Brown and brown-like beige/brite adipocytes dissipate energy and have been proposed as therapeutic targets to combat metabolic disorders. However, the therapeutic effects of cell-based therapy in humans remain unclear. Here, we created human brown-like (HUMBLE) cells by engineering human white preadipocytes using CRISPR-Cas9–SAM–gRNA to activate endogenous uncoupling protein 1 expression. Obese mice that received HUMBLE cell transplants showed a sustained improvement in glucose tolerance and insulin sensitivity, as well as increased energy expenditure. Mechanistically, increased arginine/nitric oxide (NO) metabolism in HUMBLE adipocytes promoted the production of NO that was carried by S-nitrosothiols and nitrite in red blood cells to activate endogenous brown fat and improved glucose homeostasis in recipient animals. Together, these data demonstrate the utility of using CRISPR-Cas9 technology to engineer human white adipocytes to display brown fat-like phenotypes and may open up cell-based therapeutic opportunities to combat obesity and diabetes.
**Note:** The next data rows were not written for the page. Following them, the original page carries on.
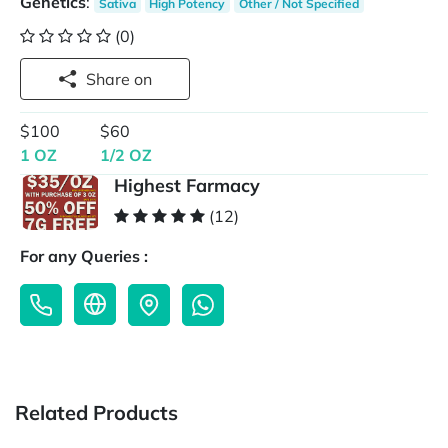
Genetics
:
Sativa
High Potency
Other / Not Specified
(0)
Share on
$100
$60
1 OZ
1/2 OZ
Highest Farmacy
(12)
For any Queries :
Related Products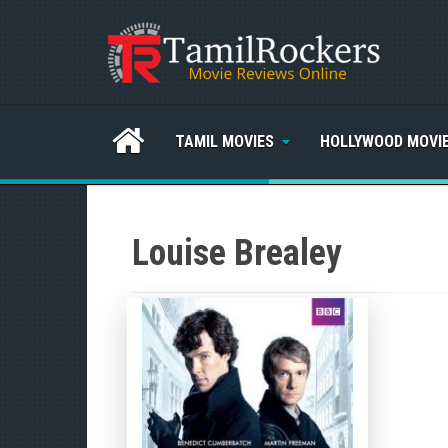
TAMIL MOVIES
HOLLYWOOD MOVI
Louise Brealey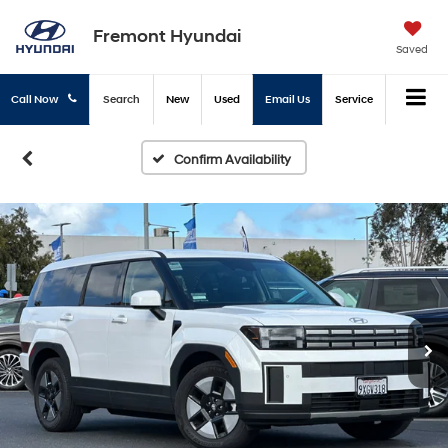
Fremont Hyundai
Saved
Call Now
Search
New
Used
Email Us
Service
Confirm Availability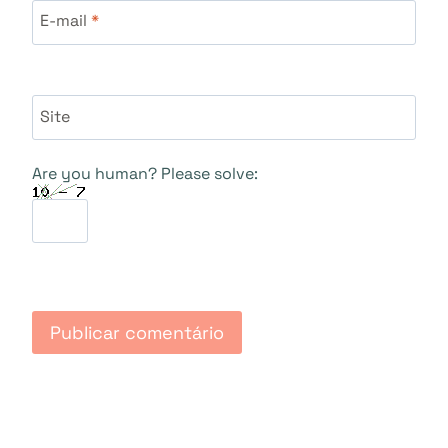
E-mail
*
Site
Are you human? Please solve: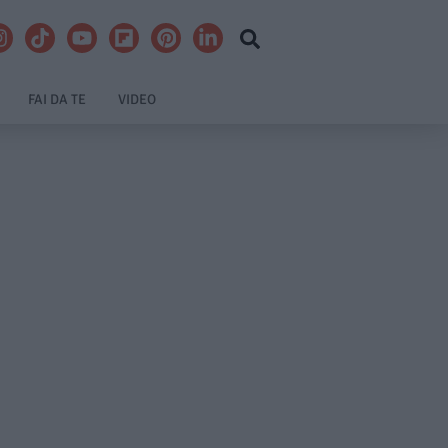
FAI DA TE
VIDEO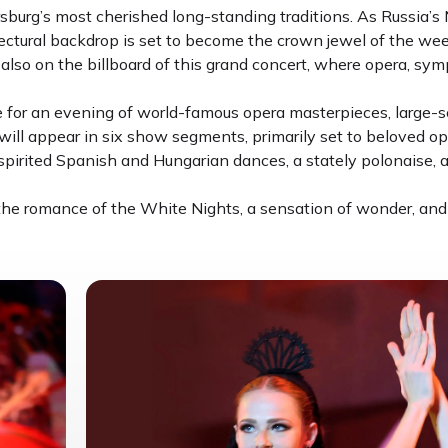
sburg’s most cherished long-standing traditions. As Russia’s 
ectural backdrop is set to become the crown jewel of the week-
also on the billboard of this grand concert, where opera, sy
 for an evening of world-famous opera masterpieces, large-sc
ill appear in six show segments, primarily set to beloved op
pirited Spanish and Hungarian dances, a stately polonaise, 
 the romance of the White Nights, a sensation of wonder, and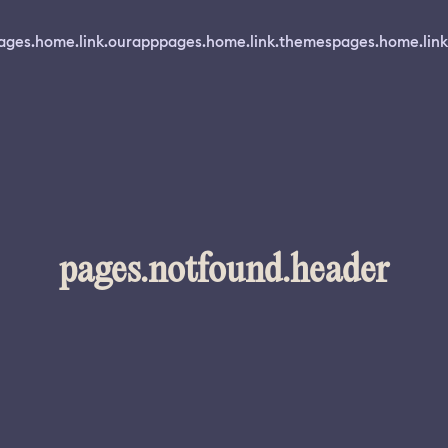
ages.home.link.ourapp
pages.home.link.themes
pages.home.link
pages.notfound.header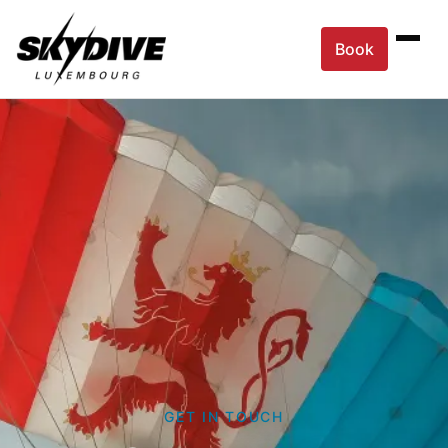
Book
GET IN TOUCH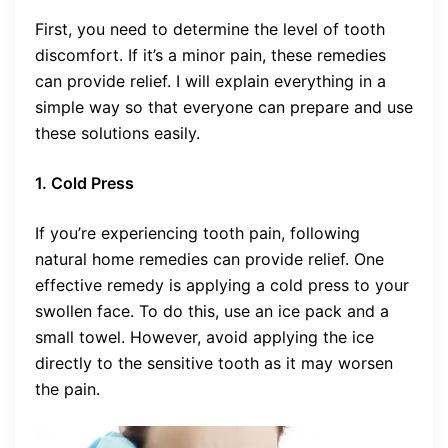
First, you need to determine the level of tooth
discomfort. If it’s a minor pain, these remedies
can provide relief. I will explain everything in a
simple way so that everyone can prepare and use
these solutions easily.
1. Cold Press
If you’re experiencing tooth pain, following
natural home remedies can provide relief. One
effective remedy is applying a cold press to your
swollen face. To do this, use an ice pack and a
small towel. However, avoid applying the ice
directly to the sensitive tooth as it may worsen
the pain.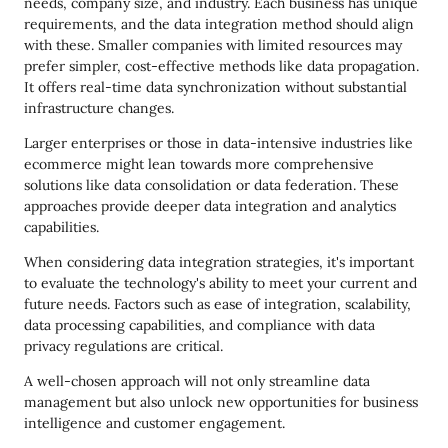
needs, company size, and industry. Each business has unique
requirements, and the data integration method should align
with these. Smaller companies with limited resources may
prefer simpler, cost-effective methods like data propagation.
It offers real-time data synchronization without substantial
infrastructure changes.
Larger enterprises or those in data-intensive industries like
ecommerce might lean towards more comprehensive
solutions like data consolidation or data federation. These
approaches provide deeper data integration and analytics
capabilities.
When considering data integration strategies, it's important
to evaluate the technology's ability to meet your current and
future needs. Factors such as ease of integration, scalability,
data processing capabilities, and compliance with data
privacy regulations are critical.
A well-chosen approach will not only streamline data
management but also unlock new opportunities for business
intelligence and customer engagement.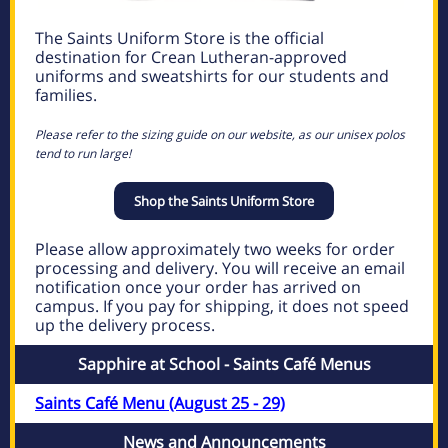
The Saints Uniform Store is the official
destination for Crean Lutheran-approved
uniforms and sweatshirts for our students and
families.
Please refer to the sizing guide on our website, as our unisex polos
tend to run large!
Shop the Saints Uniform Store
Please allow approximately two weeks for order
processing and delivery. You will receive an email
notification once your order has arrived on
campus. If you pay for shipping, it does not speed
up the delivery process.
Sapphire at School - Saints Café Menus
Saints Café Menu (August 25 - 29)
News and Announcements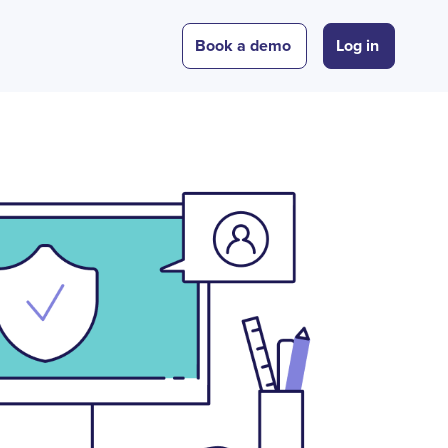
Book a demo
Log in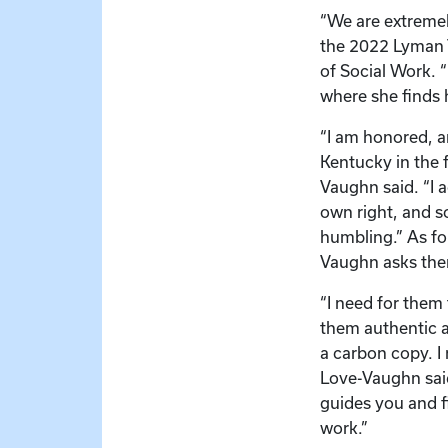
“We are extreme
the 2022 Lyman T
of Social Work. “
where she finds h
“I am honored, an
Kentucky in the 
Vaughn said. “I 
own right, and s
humbling.” As for
Vaughn asks them
“I need for them 
them authentic an
a carbon copy. I
Love-Vaughn said
guides you and f
work.”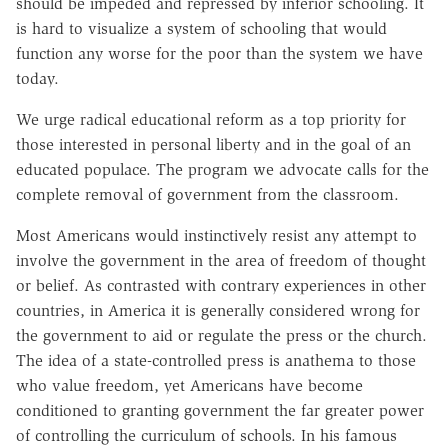
should be impeded and repressed by inferior schooling. It
is hard to visualize a system of schooling that would
function any worse for the poor than the system we have
today.
We urge radical educational reform as a top priority for
those interested in personal liberty and in the goal of an
educated populace. The program we advocate calls for the
complete removal of government from the classroom.
Most Americans would instinctively resist any attempt to
involve the government in the area of freedom of thought
or belief. As contrasted with contrary experiences in other
countries, in America it is generally considered wrong for
the government to aid or regulate the press or the church.
The idea of a state-controlled press is anathema to those
who value freedom, yet Americans have become
conditioned to granting government the far greater power
of controlling the curriculum of schools. In his famous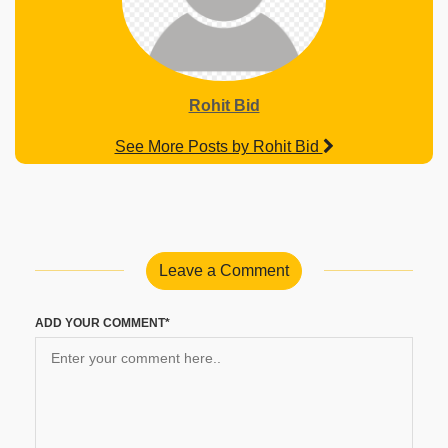
Rohit Bid
See More Posts by Rohit Bid
Leave a Comment
ADD YOUR COMMENT*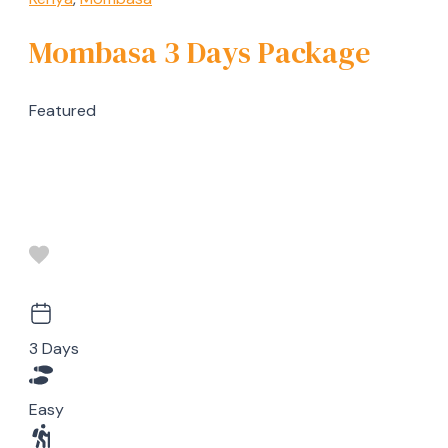
Mombasa 3 Days Package
Featured
3 Days
Easy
棕色和类似褐色的米色/棕褐色脂肪细胞会耗散能量，并已被提议作为对抗代谢紊乱的治疗靶标。然而，基于细胞的疗法在人类中的治疗效果仍不清楚。在这里，我们通过使用CRISPR-Cas9–SAM–gRNA激活内源解偶联蛋白1的表达，通过工程化人类白色前脂肪细胞，创建了人类褐色样（HUMBLE）细胞。接受HUMBLE细胞移植的肥胖小鼠显示出葡萄糖耐量和胰岛素敏感性的持续改善，以及增加的能量消耗。从机理上讲，HUMBLE脂肪细胞中精氨酸/一氧化氮（NO）代谢的增加促进了S携带的NO的产生。红细胞中的亚硝基硫醇和亚硝酸盐激活内源性棕色脂肪并改善受体动物体内的葡萄糖稳态。总之，这些数据证明了使用CRISPR-Cas9技术改造人类白色脂肪细胞以显示棕色脂肪样表型的实用性，并可能为对抗肥胖和糖尿病的细胞治疗方法提供了机会。